The growing use of algorithms puts strain on the traditional antitrust concepts of anti-competitve agreements, concerted practices and tacit collusion. While algorithms can be used in the implementation of an agreement that would be illegal under traditional antitrust principles, the use of algorithms may change competitive behaviours, potentially enabling firms to replace explicit collusion with tacit co-ordination without the need for an agreement or concerted practice.
A finding of an illegal agreement traditionally requires some proof of direct or indirect contact showing that firms have not acted independently. Tacit collusion normally falls outside antitrust law, even though certain market conditions (i.e., transparent markets with few sellers and homogenous products) may enable firms to engage in supra-competitive price strategies without any such contact. Indeed, one of the main risks of algorithms is that they expand the grey area between unlawful explicit collusion and lawful tacit collusion, allowing firms to sustain profits above the competitive level more easily without necessarily having to enter into an agreement.
The OECD note discusses ways in which computer algorithms may change the structural and supply characteristics of digital and some traditional markets to make them more prone to collusion.
a. Structural Effects of Algorithms
Two of the most important structural characteristics that affect the risk of collusion are the number of firms and barriers to entry. A large number of firms not only makes it harder to identify a “focal point” for co-ordination, but it also reduces the incentives for collusion, as each player would receive a smaller share of any supra-competitive gains that a collusive arrangement could extract. Similarly, in the absence of entry barriers, collusion can’t be sustained over time, as any increase in profits would increase the incentives to deviate from the collusive equilibrium and attract new entrants.

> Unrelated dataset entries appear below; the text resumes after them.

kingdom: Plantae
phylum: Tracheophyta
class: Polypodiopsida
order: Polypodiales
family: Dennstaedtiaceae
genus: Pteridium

It is unclear how algorithms may affect these two structural characteristics. Some of the industries where algorithms are used to set dynamic prices, segment consumers or improve product quality – such as search engines, online marketplaces, discount stores, booking agencies, airlines, road transport and social networks - have a small number of large players. However, many of these industries are also characterised by natural barriers to entry, such as economies of scale, economies of scope and network effects, which allow companies to grow, collect large amounts of data and develop more accurate algorithms. On the other hand, algorithms may also lower barriers to entry, for example by allowing potential entrants to analyze market opportunities and reduce uncertainty.

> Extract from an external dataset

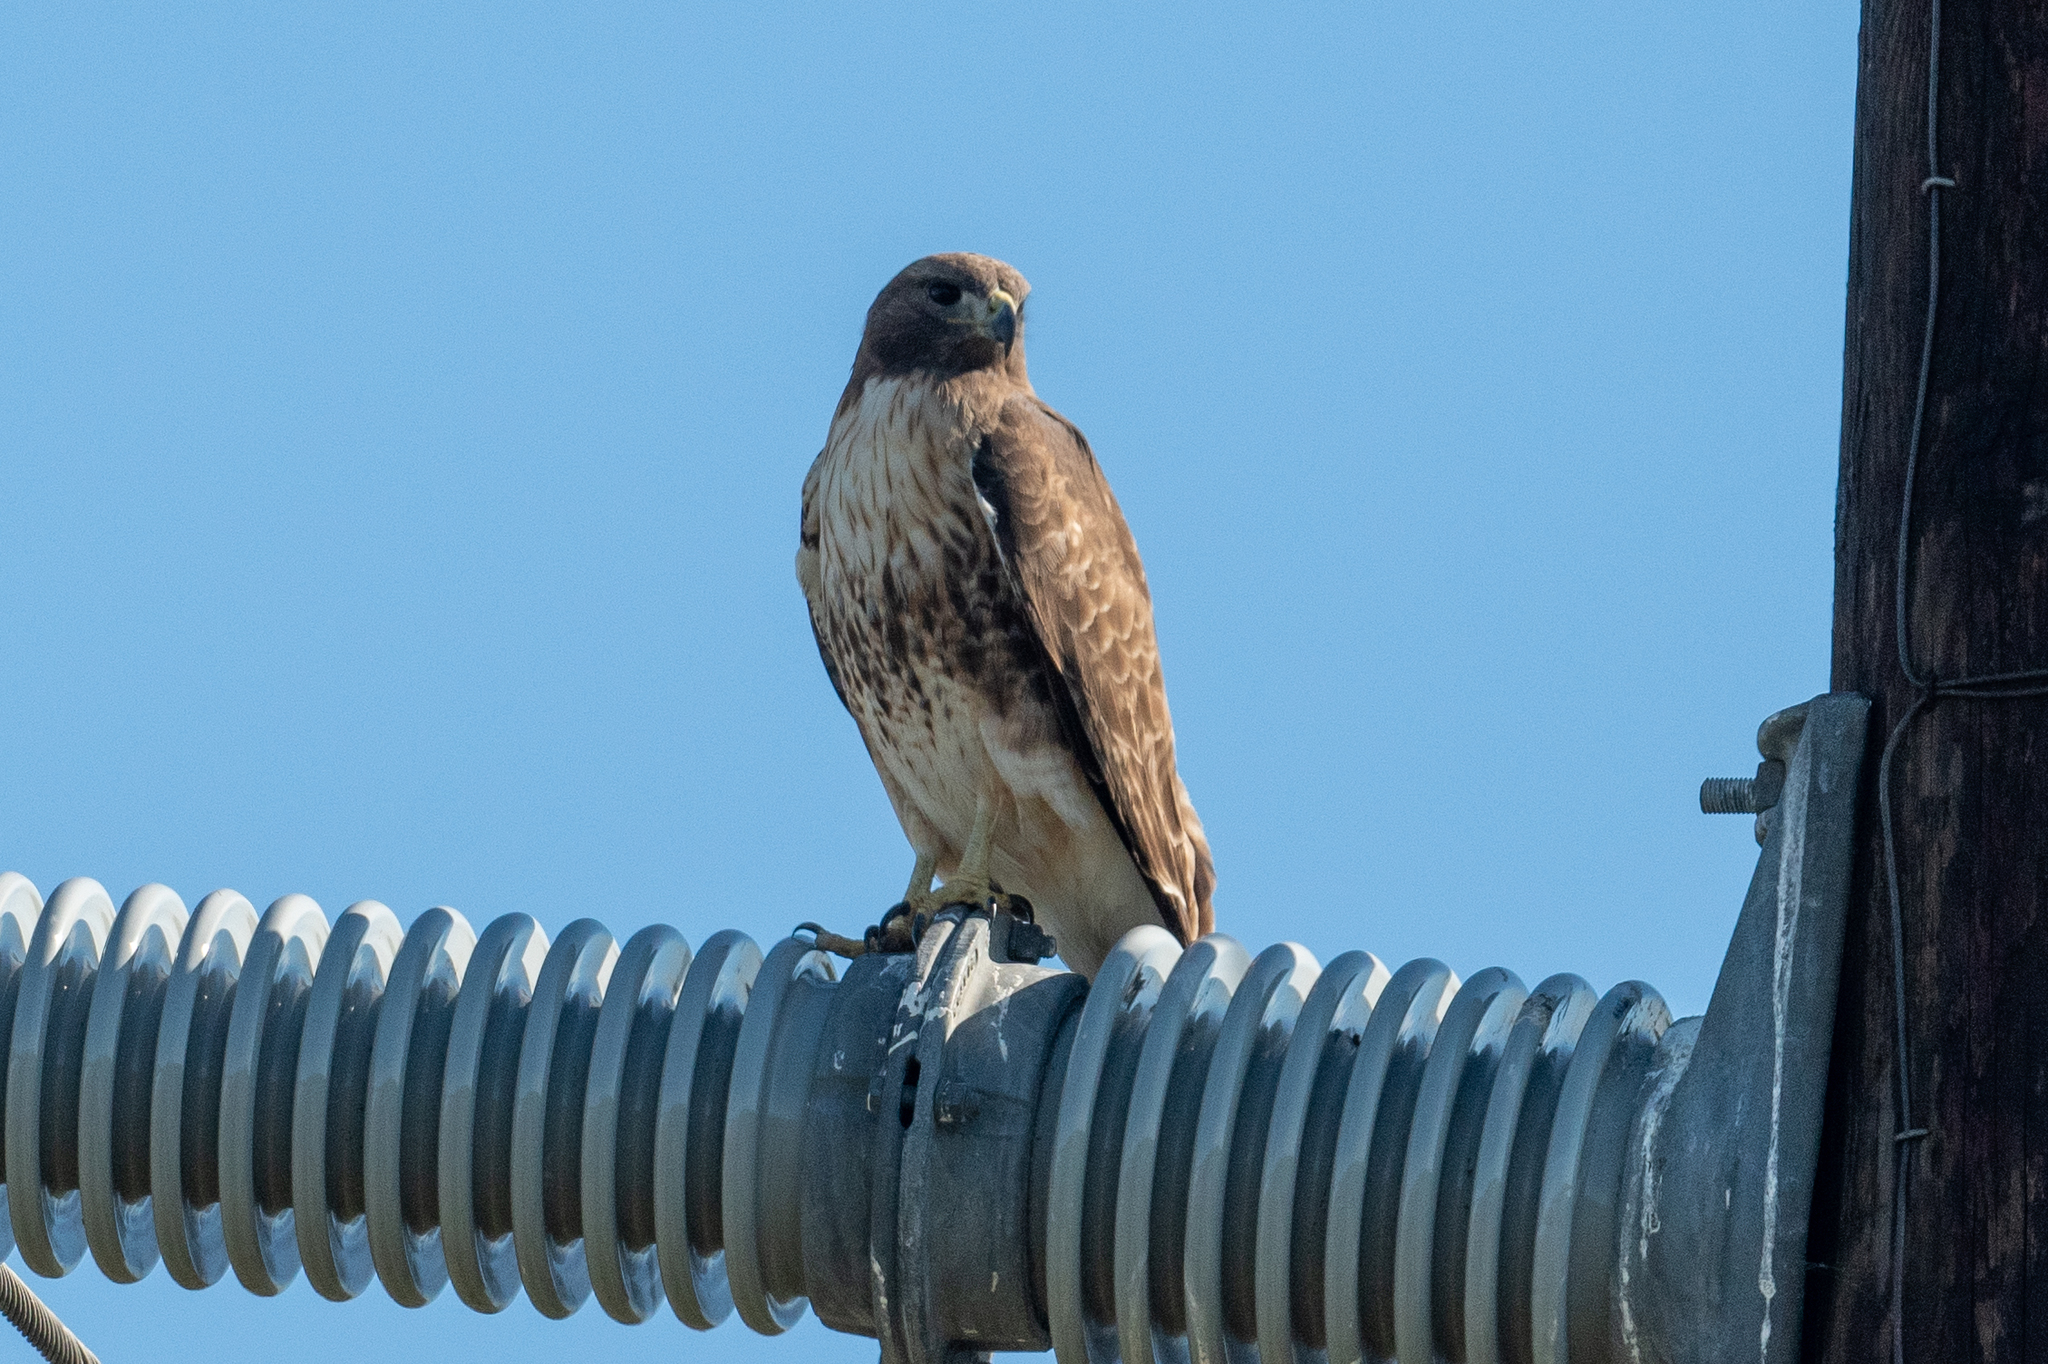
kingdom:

In addition, algorithms may reduce the importance of the number of competitors in the market as a relevant factor for collusion. Collusion is more easily sustainable in traditional markets if there are few competitors, because a small number of firms can more easily agree on the terms of co-ordination and monitor and punish deviations. Algorithms could allow coordination, monitoring and punishment to take place in less concentrated markets.
Two other important structural characteristics making industries more prone to collusion are market transparency and frequency of interaction. In transparent markets, companies can more easily monitor each other’s actions, and frequent interactions enable them to punish deviations. The OECD note indicates that algorithms likely enhance both factors for collusion. In regard to transparency, the use of algorithms requires the collection of detailed real-time data, so companies have an incentive to develop automated methods to collect and store data, ready to be processed, without the need for human action, for instance through online cookies, smart cards, bar codes, voice recognition, radio frequency identification and other technologies. As a result, market participants can observe rivals’ and consumers’ actions in real-time. In regard to frequency of interaction, algorithms allow firms to make business decisions such as price adjustments very quickly, allowing for an immediate retaliation to deviations from collusion.

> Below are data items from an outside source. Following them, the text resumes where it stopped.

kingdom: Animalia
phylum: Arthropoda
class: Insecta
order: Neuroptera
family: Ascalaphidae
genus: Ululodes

In addition, the Italian Competition Authority noted that pricing algorithms may make collusion more likely in smaller, more fragmented markets, such as many markets in Italy. The Italian Competition Authority also noted that an analysis of algorithms’ effects on the susceptibility of markets to collusion needs to take account of the relationship between intra-platform and inter-platform online competition.
b. Demand and supply factors
Apart from their structural implications, the OECD note recognizes algorithms’ possible effects on demand and supply factors. The OECD note acknowledges that the use of algorithms can enable consumers to improve their decision-making processes and to buy products more cheaply, but comments that firms’ use of algorithms is more likely to affect supply factors than demand factors.
As regards supply factors, the OECD note points out that innovation tends to reduce the value of collusive agreements, as well as the ability of less innovative firms to retaliate. Since algorithms are an important source of innovation, companies may face competitive pressure to develop the best-performing algorithm. Similarly, algorithms may help companies differentiate their services or the production process, leading to cost asymmetry. These factors may make collusion harder to sustain, counterbalancing the enhanced risk of collusion resulting from more transparent markets where companies react fast.
c. Algorithms’ impact on the likelihood of collusion
In summary, it is unclear whether algorithms increase or reduce the likelihood of collusion. The OECD suggests that in transparent markets where firms can adjust their decisions very fast, collusion may be sustainable regardless of factors such as the number of firms or the risk that innovations will disrupt the market in the future. The OECD cautions that, even if collusion is theoretically an equilibrium strategy, that does not mean that collusion will occur in practice. Still, according to the OECD, there is a clear risk that current changes in market conditions may facilitate anti-competitive strategies, such as collusion and other market manipulations.